ACTION ITEM:
The required output is the exact run of lines in the listing below from the line holding "For every layout" through the line holding "Identify the document elements. Format: label [x1, y1, x2, y2].", with no pictures.

PROVIDED MATERIAL:
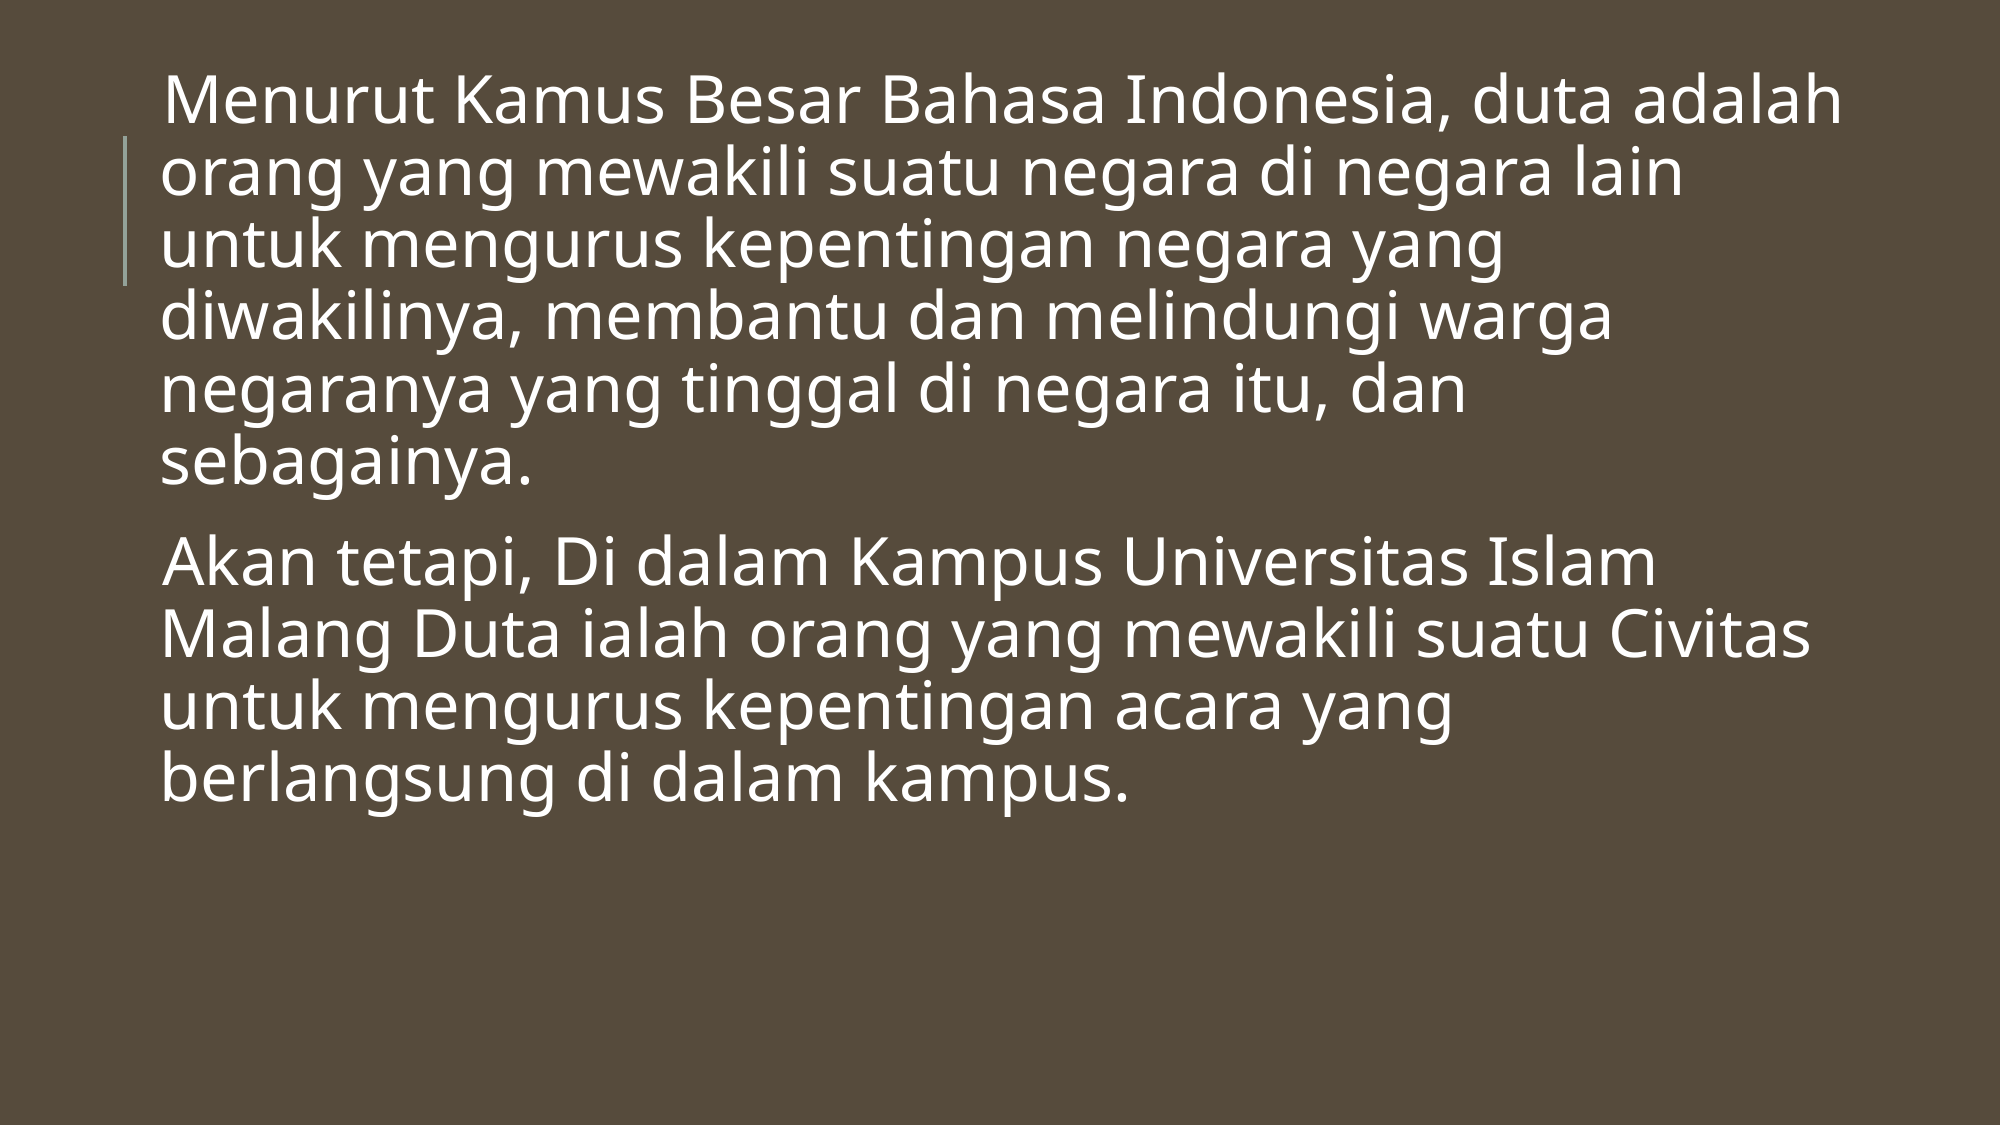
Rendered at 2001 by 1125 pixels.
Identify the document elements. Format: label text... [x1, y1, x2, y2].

==

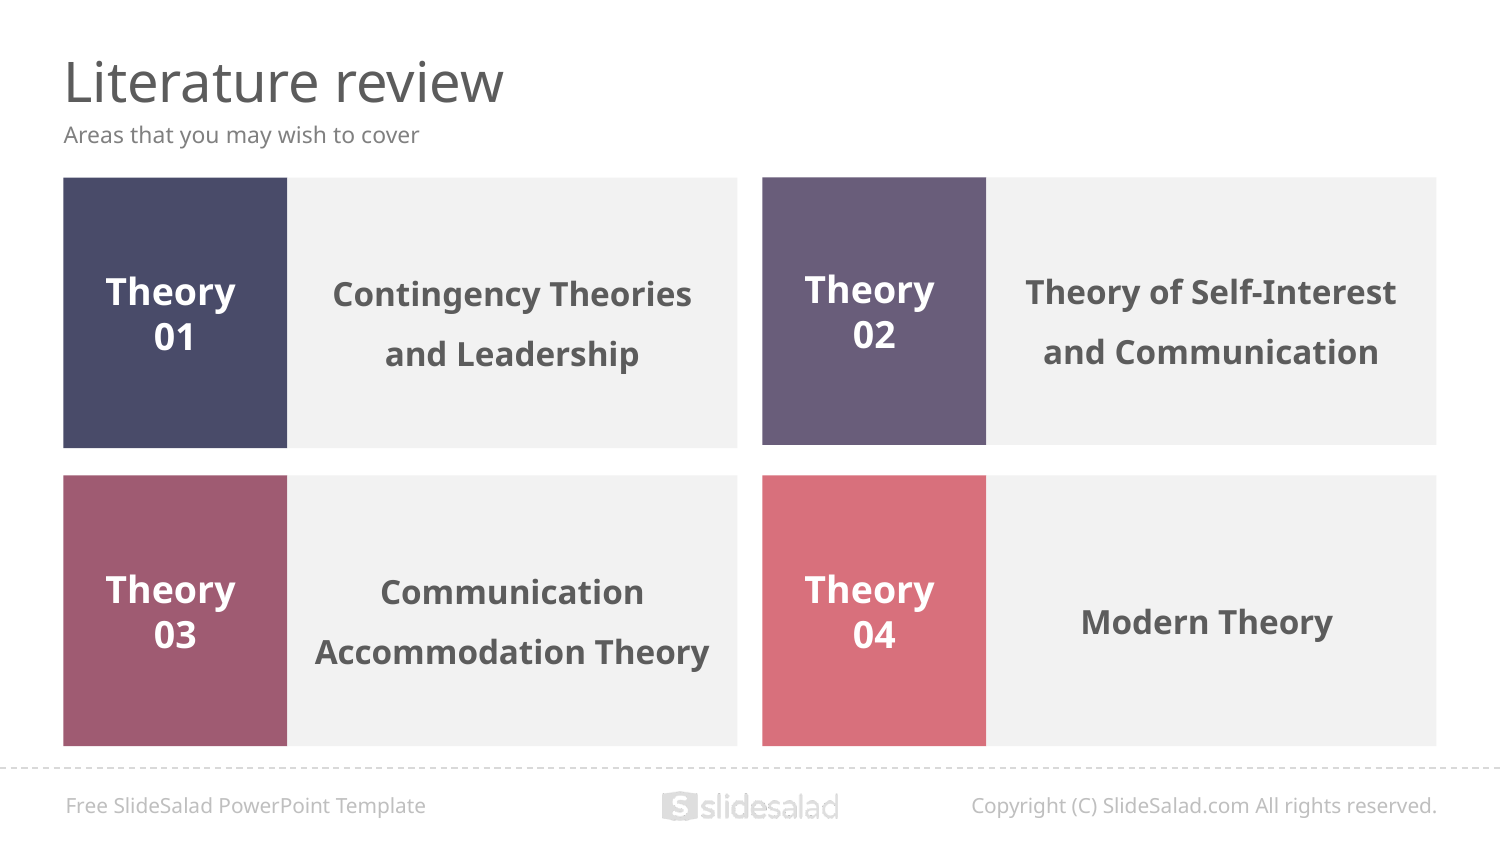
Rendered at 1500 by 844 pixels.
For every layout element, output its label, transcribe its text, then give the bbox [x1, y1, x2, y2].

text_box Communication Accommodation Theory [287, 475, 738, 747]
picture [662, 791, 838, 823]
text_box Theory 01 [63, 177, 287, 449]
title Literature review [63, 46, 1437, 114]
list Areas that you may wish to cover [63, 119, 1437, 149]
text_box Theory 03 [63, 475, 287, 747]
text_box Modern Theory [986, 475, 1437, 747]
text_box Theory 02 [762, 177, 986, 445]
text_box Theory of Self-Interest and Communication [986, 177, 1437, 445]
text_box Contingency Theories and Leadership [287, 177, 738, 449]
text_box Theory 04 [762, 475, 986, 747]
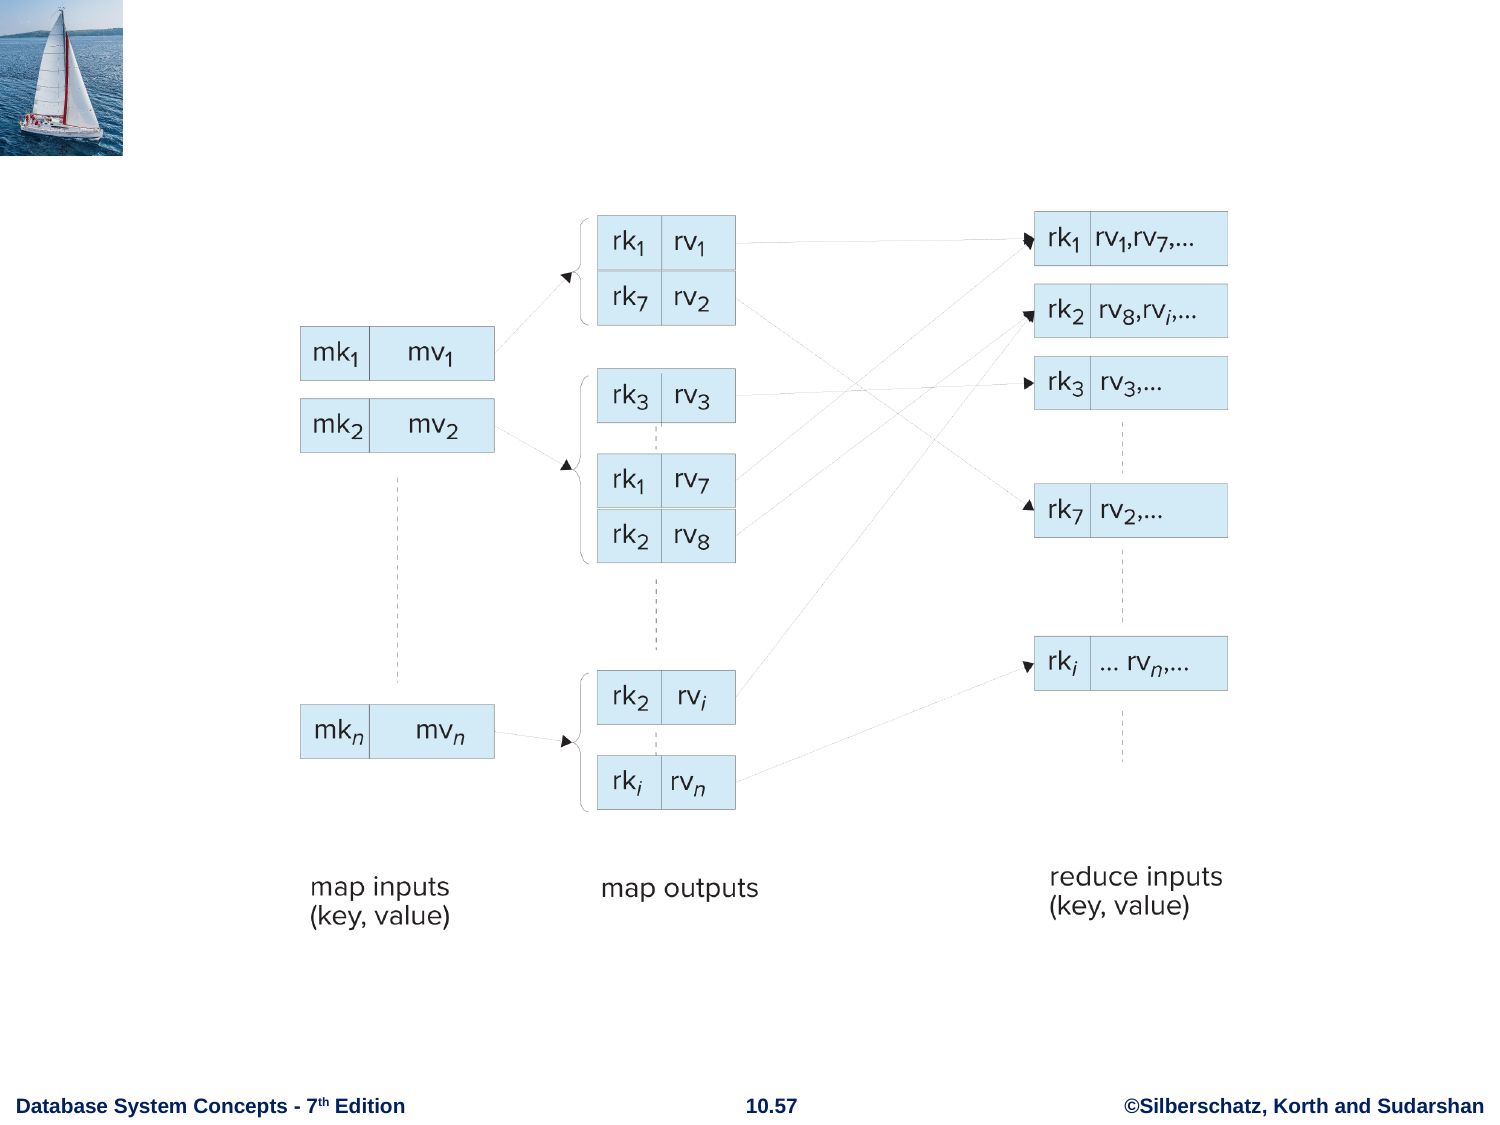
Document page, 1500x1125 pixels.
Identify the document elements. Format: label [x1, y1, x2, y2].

==

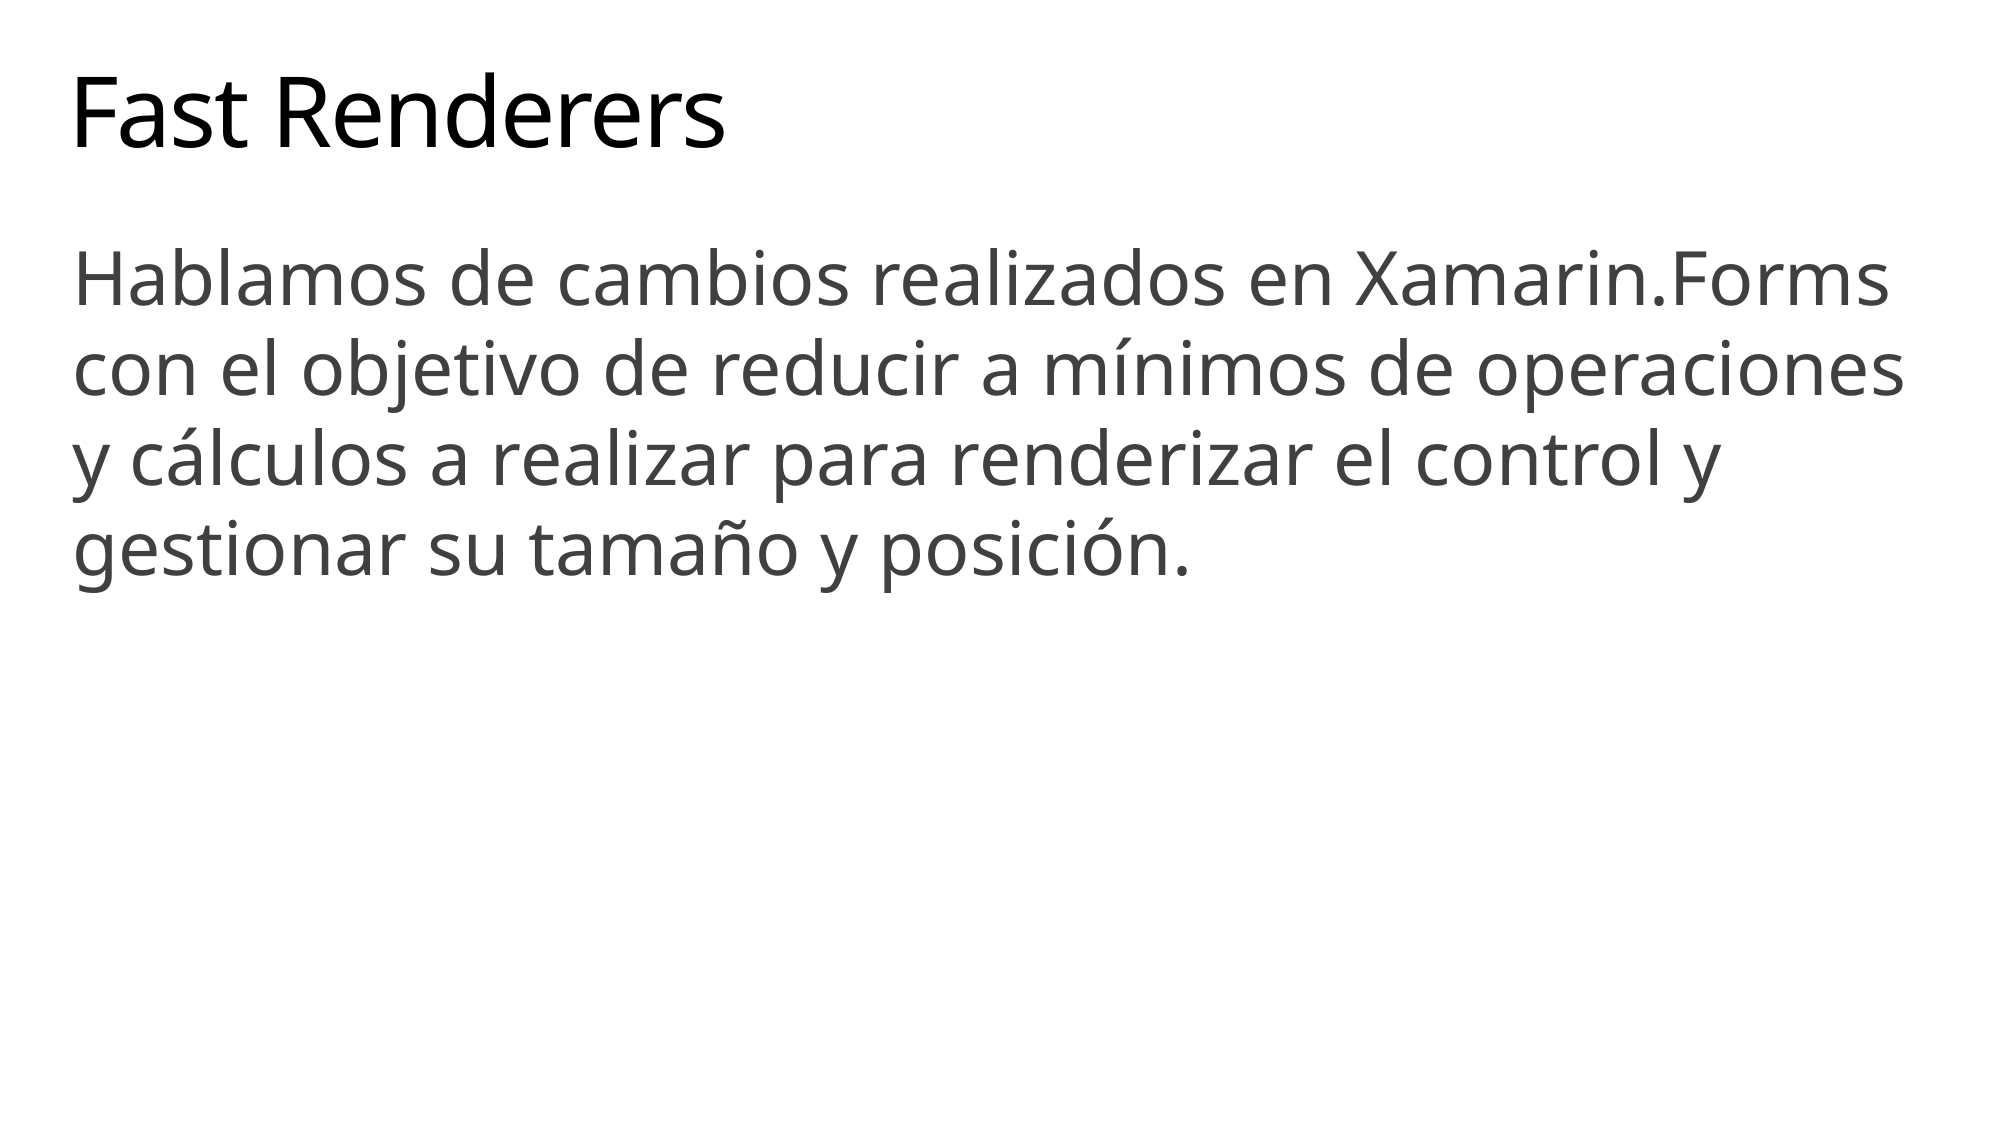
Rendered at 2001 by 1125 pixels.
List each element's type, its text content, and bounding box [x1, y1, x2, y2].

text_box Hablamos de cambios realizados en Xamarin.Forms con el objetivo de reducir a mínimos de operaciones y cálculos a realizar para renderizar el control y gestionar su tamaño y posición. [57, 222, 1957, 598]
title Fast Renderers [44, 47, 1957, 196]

ANSWER:
For every layout element, output its label, transcribe its text, then give the bbox [x1, y1, x2, y2].

text_box Communication Accommodation Theory [287, 475, 738, 747]
picture [662, 791, 838, 823]
text_box Theory 01 [63, 177, 287, 449]
title Literature review [63, 46, 1437, 114]
list Areas that you may wish to cover [63, 119, 1437, 149]
text_box Theory 03 [63, 475, 287, 747]
text_box Modern Theory [986, 475, 1437, 747]
text_box Theory 02 [762, 177, 986, 445]
text_box Theory of Self-Interest and Communication [986, 177, 1437, 445]
text_box Contingency Theories and Leadership [287, 177, 738, 449]
text_box Theory 04 [762, 475, 986, 747]
Document page, 1500x1125 pixels.
Identify the document elements. Format: label [x1, y1, x2, y2].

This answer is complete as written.